Hitowe starcie Warty z Podbeskidziem zakończyło się remisem 1:1. Gospodarze nie byli zadowoleni z tego wyniku, jednak nie kryli uznania dla rywali, którzy w stolicy Wielkopolski zagrali otwarty futbol.

- Podbeskidzie prezentowało ofensywną taktykę i atakowało dość wysoko. Były nawet momenty, że musieliśmy się bronić i przeciwnicy stwarzali niezłe sytuacje. Nie były to wprawdzie typowe setki, ale mieliśmy trochę pracy w obronie - przyznał Przemysław Otuszewski.

Czy absencje kilku podstawowych zawodników (Andrzeja Bledzewskiego, Piotra Reissa i Macieja Scherfchena) miały wpływ na postawę Zielonych? - Nie sądzę, żeby to miało aż takie znaczenie. Nasza gra nie wyglądała źle.
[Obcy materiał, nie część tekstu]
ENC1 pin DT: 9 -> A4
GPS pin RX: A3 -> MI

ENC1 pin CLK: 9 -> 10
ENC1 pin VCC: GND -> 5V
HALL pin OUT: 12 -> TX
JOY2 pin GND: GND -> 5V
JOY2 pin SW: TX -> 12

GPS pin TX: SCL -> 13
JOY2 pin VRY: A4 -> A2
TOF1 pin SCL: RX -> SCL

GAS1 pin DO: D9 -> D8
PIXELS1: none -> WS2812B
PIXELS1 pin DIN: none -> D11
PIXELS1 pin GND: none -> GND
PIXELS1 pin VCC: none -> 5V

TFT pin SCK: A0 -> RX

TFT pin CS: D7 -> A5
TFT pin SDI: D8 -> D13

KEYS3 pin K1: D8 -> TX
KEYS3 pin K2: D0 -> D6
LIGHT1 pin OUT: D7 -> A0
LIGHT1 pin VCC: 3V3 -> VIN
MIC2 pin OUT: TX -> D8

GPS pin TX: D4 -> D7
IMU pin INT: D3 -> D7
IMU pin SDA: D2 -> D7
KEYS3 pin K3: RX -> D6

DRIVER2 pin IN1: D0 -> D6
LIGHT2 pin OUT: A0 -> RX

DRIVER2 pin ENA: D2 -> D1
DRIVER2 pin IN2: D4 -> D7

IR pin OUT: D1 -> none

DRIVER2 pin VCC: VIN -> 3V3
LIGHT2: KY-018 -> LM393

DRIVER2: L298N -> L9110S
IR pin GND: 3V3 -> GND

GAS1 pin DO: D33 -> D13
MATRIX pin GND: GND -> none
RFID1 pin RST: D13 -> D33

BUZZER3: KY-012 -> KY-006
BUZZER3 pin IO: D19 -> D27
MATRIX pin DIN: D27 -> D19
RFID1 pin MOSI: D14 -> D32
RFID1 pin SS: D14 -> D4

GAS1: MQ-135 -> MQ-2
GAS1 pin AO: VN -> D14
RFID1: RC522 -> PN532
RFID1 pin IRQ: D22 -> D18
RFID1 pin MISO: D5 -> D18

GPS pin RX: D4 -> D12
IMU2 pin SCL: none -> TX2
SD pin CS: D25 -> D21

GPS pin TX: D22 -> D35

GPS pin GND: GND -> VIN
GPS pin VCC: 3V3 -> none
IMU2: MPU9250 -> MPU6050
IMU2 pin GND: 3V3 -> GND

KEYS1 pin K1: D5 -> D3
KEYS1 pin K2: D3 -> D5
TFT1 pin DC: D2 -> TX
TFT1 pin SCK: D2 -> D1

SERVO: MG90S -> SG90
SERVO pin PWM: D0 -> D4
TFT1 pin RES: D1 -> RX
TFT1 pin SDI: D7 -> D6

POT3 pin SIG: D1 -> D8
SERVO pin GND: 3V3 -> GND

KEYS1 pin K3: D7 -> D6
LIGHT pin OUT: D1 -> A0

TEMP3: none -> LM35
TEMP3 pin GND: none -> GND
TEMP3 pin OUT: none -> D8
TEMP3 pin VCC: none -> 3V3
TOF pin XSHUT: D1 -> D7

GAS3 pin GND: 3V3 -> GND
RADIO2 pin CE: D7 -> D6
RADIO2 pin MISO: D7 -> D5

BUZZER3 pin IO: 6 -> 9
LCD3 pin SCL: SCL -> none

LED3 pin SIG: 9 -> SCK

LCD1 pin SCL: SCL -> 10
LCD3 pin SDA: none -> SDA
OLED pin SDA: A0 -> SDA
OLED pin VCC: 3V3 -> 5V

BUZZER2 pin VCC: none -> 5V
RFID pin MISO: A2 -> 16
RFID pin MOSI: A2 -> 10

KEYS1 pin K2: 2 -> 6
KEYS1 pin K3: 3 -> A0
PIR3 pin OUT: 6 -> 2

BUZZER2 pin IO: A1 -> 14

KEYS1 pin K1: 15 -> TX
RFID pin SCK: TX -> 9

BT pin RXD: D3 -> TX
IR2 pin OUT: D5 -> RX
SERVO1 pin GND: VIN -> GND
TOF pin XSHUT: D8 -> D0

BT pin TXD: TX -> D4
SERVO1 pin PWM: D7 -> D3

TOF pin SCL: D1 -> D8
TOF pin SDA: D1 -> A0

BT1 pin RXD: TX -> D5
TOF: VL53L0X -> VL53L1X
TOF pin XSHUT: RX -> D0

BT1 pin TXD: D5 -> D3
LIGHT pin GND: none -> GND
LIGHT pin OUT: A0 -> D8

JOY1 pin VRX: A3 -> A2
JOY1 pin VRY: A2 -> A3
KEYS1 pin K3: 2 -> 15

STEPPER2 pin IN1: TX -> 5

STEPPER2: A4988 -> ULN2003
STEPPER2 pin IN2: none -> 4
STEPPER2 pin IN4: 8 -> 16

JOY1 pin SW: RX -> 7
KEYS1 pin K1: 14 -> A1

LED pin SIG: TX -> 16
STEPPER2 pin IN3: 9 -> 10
Na boisku nie było widać braków kadrowych, bo mamy bardzo wyrównany zespół. Każdy chce wybiec w podstawowym składzie i gdy otrzyma szansę, to daje z siebie absolutne maksimum - zapewnił 27-letni piłkarz.

Przy wyrównującej bramce Sylwestra Patejuka "Otuch" był bardzo bliski wybicia piłki, ale ostatecznie nie zdołał tego zrobić i napastnik Podbeskidzia pokonał Łukasza Radlińskiego. - Miałem już futbolówkę na nodze i z pewnością mogłem tą akcję zatrzymać. Patejuk wpadł w pole karne w pełnym biegu i dzięki temu wypracował sobie korzystną pozycję do strzału. Będę musiał to wszystko dokładnie przeanalizować, bo jestem zdania, że mogliśmy uniknąć utraty gola - zakończył defensor Zielonych.

Otuszewski ma obecnie dość pewne miejsce w składzie, bowiem kontuzjowany jest inny stoper ekipy Bogusława Baniaka, Adrian Bartkowiak.